> **REQUIREMENT**
Extract, from the records beneath this instruction, each line that contains the word "TIMOTHY".
━━━━━ RECORDED INFORMATION ━━━━━
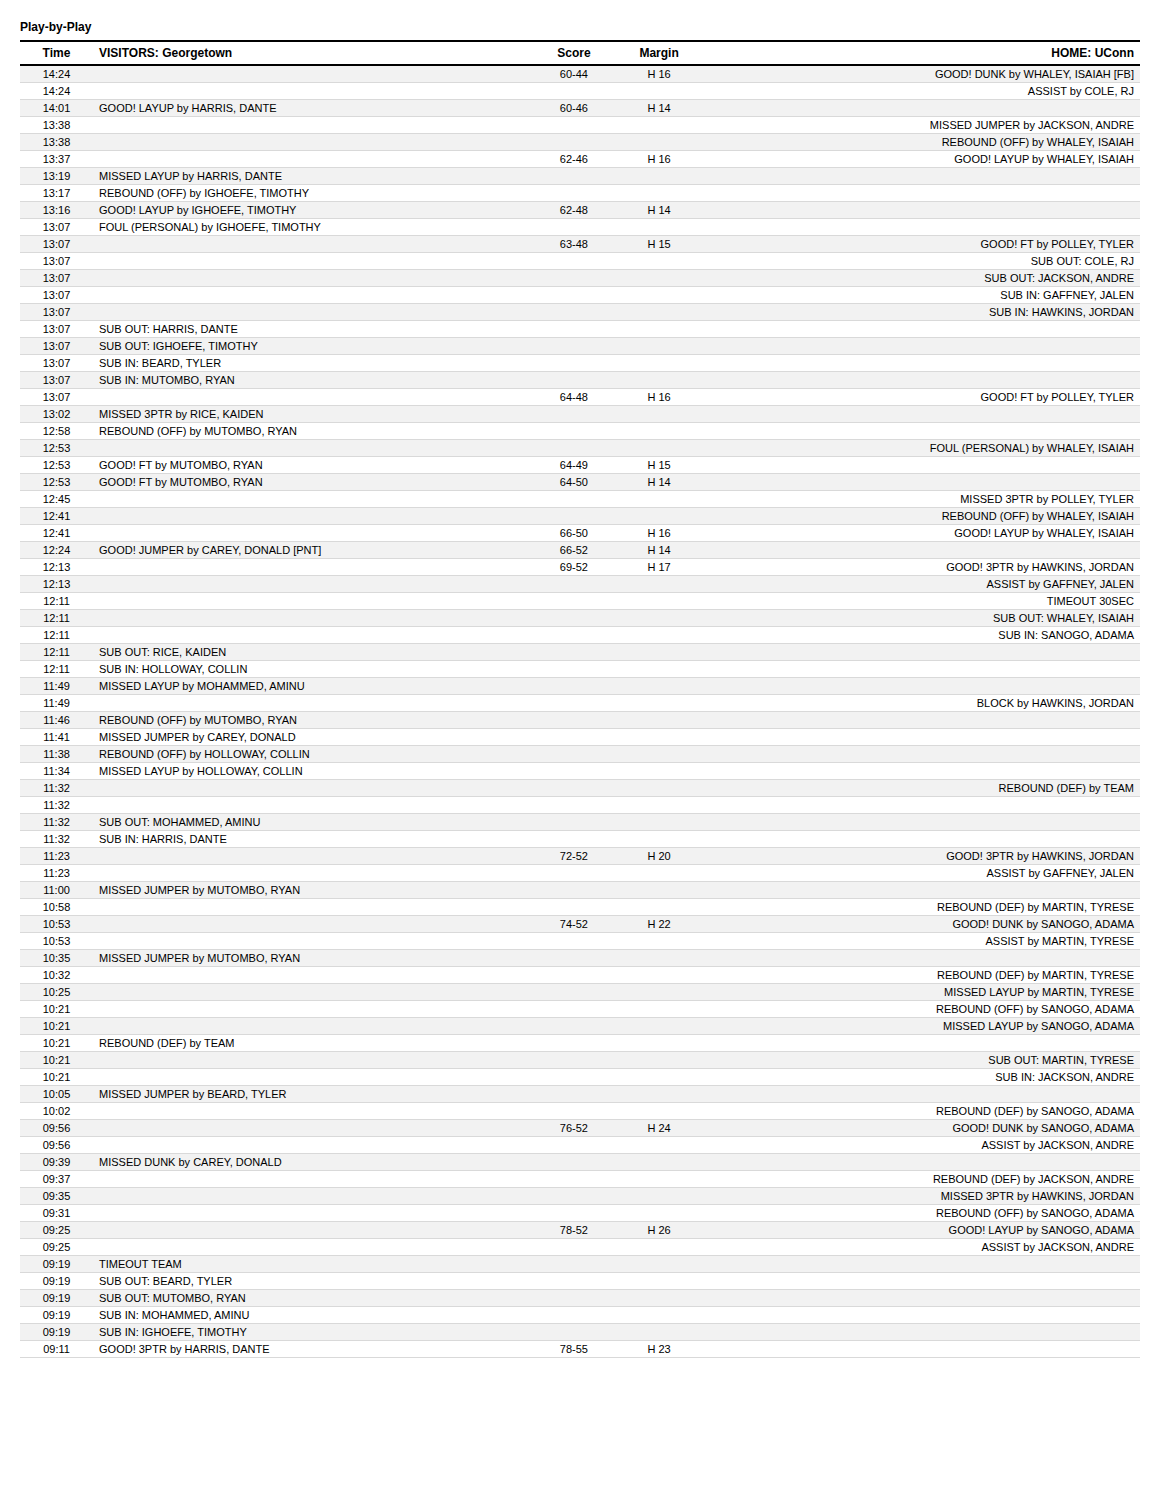Play-by-Play
| Time | VISITORS: Georgetown | Score | Margin | HOME: UConn |
| --- | --- | --- | --- | --- |
| 14:24 | | 60-44 | H 16 | GOOD! DUNK by WHALEY, ISAIAH [FB] |
| 14:24 | | | | ASSIST by COLE, RJ |
| 14:01 | GOOD! LAYUP by HARRIS, DANTE | 60-46 | H 14 | |
| 13:38 | | | | MISSED JUMPER by JACKSON, ANDRE |
| 13:38 | | | | REBOUND (OFF) by WHALEY, ISAIAH |
| 13:37 | | 62-46 | H 16 | GOOD! LAYUP by WHALEY, ISAIAH |
| 13:19 | MISSED LAYUP by HARRIS, DANTE | | | |
| 13:17 | REBOUND (OFF) by IGHOEFE, TIMOTHY | | | |
| 13:16 | GOOD! LAYUP by IGHOEFE, TIMOTHY | 62-48 | H 14 | |
| 13:07 | FOUL (PERSONAL) by IGHOEFE, TIMOTHY | | | |
| 13:07 | | 63-48 | H 15 | GOOD! FT by POLLEY, TYLER |
| 13:07 | | | | SUB OUT: COLE, RJ |
| 13:07 | | | | SUB OUT: JACKSON, ANDRE |
| 13:07 | | | | SUB IN: GAFFNEY, JALEN |
| 13:07 | | | | SUB IN: HAWKINS, JORDAN |
| 13:07 | SUB OUT: HARRIS, DANTE | | | |
| 13:07 | SUB OUT: IGHOEFE, TIMOTHY | | | |
| 13:07 | SUB IN: BEARD, TYLER | | | |
| 13:07 | SUB IN: MUTOMBO, RYAN | | | |
| 13:07 | | 64-48 | H 16 | GOOD! FT by POLLEY, TYLER |
| 13:02 | MISSED 3PTR by RICE, KAIDEN | | | |
| 12:58 | REBOUND (OFF) by MUTOMBO, RYAN | | | |
| 12:53 | | | | FOUL (PERSONAL) by WHALEY, ISAIAH |
| 12:53 | GOOD! FT by MUTOMBO, RYAN | 64-49 | H 15 | |
| 12:53 | GOOD! FT by MUTOMBO, RYAN | 64-50 | H 14 | |
| 12:45 | | | | MISSED 3PTR by POLLEY, TYLER |
| 12:41 | | | | REBOUND (OFF) by WHALEY, ISAIAH |
| 12:41 | | 66-50 | H 16 | GOOD! LAYUP by WHALEY, ISAIAH |
| 12:24 | GOOD! JUMPER by CAREY, DONALD [PNT] | 66-52 | H 14 | |
| 12:13 | | 69-52 | H 17 | GOOD! 3PTR by HAWKINS, JORDAN |
| 12:13 | | | | ASSIST by GAFFNEY, JALEN |
| 12:11 | | | | TIMEOUT 30SEC |
| 12:11 | | | | SUB OUT: WHALEY, ISAIAH |
| 12:11 | | | | SUB IN: SANOGO, ADAMA |
| 12:11 | SUB OUT: RICE, KAIDEN | | | |
| 12:11 | SUB IN: HOLLOWAY, COLLIN | | | |
| 11:49 | MISSED LAYUP by MOHAMMED, AMINU | | | |
| 11:49 | | | | BLOCK by HAWKINS, JORDAN |
| 11:46 | REBOUND (OFF) by MUTOMBO, RYAN | | | |
| 11:41 | MISSED JUMPER by CAREY, DONALD | | | |
| 11:38 | REBOUND (OFF) by HOLLOWAY, COLLIN | | | |
| 11:34 | MISSED LAYUP by HOLLOWAY, COLLIN | | | |
| 11:32 | | | | REBOUND (DEF) by TEAM |
| 11:32 | | | | |
| 11:32 | SUB OUT: MOHAMMED, AMINU | | | |
| 11:32 | SUB IN: HARRIS, DANTE | | | |
| 11:23 | | 72-52 | H 20 | GOOD! 3PTR by HAWKINS, JORDAN |
| 11:23 | | | | ASSIST by GAFFNEY, JALEN |
| 11:00 | MISSED JUMPER by MUTOMBO, RYAN | | | |
| 10:58 | | | | REBOUND (DEF) by MARTIN, TYRESE |
| 10:53 | | 74-52 | H 22 | GOOD! DUNK by SANOGO, ADAMA |
| 10:53 | | | | ASSIST by MARTIN, TYRESE |
| 10:35 | MISSED JUMPER by MUTOMBO, RYAN | | | |
| 10:32 | | | | REBOUND (DEF) by MARTIN, TYRESE |
| 10:25 | | | | MISSED LAYUP by MARTIN, TYRESE |
| 10:21 | | | | REBOUND (OFF) by SANOGO, ADAMA |
| 10:21 | | | | MISSED LAYUP by SANOGO, ADAMA |
| 10:21 | REBOUND (DEF) by TEAM | | | |
| 10:21 | | | | SUB OUT: MARTIN, TYRESE |
| 10:21 | | | | SUB IN: JACKSON, ANDRE |
| 10:05 | MISSED JUMPER by BEARD, TYLER | | | |
| 10:02 | | | | REBOUND (DEF) by SANOGO, ADAMA |
| 09:56 | | 76-52 | H 24 | GOOD! DUNK by SANOGO, ADAMA |
| 09:56 | | | | ASSIST by JACKSON, ANDRE |
| 09:39 | MISSED DUNK by CAREY, DONALD | | | |
| 09:37 | | | | REBOUND (DEF) by JACKSON, ANDRE |
| 09:35 | | | | MISSED 3PTR by HAWKINS, JORDAN |
| 09:31 | | | | REBOUND (OFF) by SANOGO, ADAMA |
| 09:25 | | 78-52 | H 26 | GOOD! LAYUP by SANOGO, ADAMA |
| 09:25 | | | | ASSIST by JACKSON, ANDRE |
| 09:19 | TIMEOUT TEAM | | | |
| 09:19 | SUB OUT: BEARD, TYLER | | | |
| 09:19 | SUB OUT: MUTOMBO, RYAN | | | |
| 09:19 | SUB IN: MOHAMMED, AMINU | | | |
| 09:19 | SUB IN: IGHOEFE, TIMOTHY | | | |
| 09:11 | GOOD! 3PTR by HARRIS, DANTE | 78-55 | H 23 | |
━━━━━
> **ANSWER TO THIS TASK**
| 13:17 | REBOUND (OFF) by IGHOEFE, TIMOTHY | | | |
| 13:16 | GOOD! LAYUP by IGHOEFE, TIMOTHY | 62-48 | H 14 | |
| 13:07 | FOUL (PERSONAL) by IGHOEFE, TIMOTHY | | | |
| 13:07 | SUB OUT: IGHOEFE, TIMOTHY | | | |
| 09:19 | SUB IN: IGHOEFE, TIMOTHY | | | |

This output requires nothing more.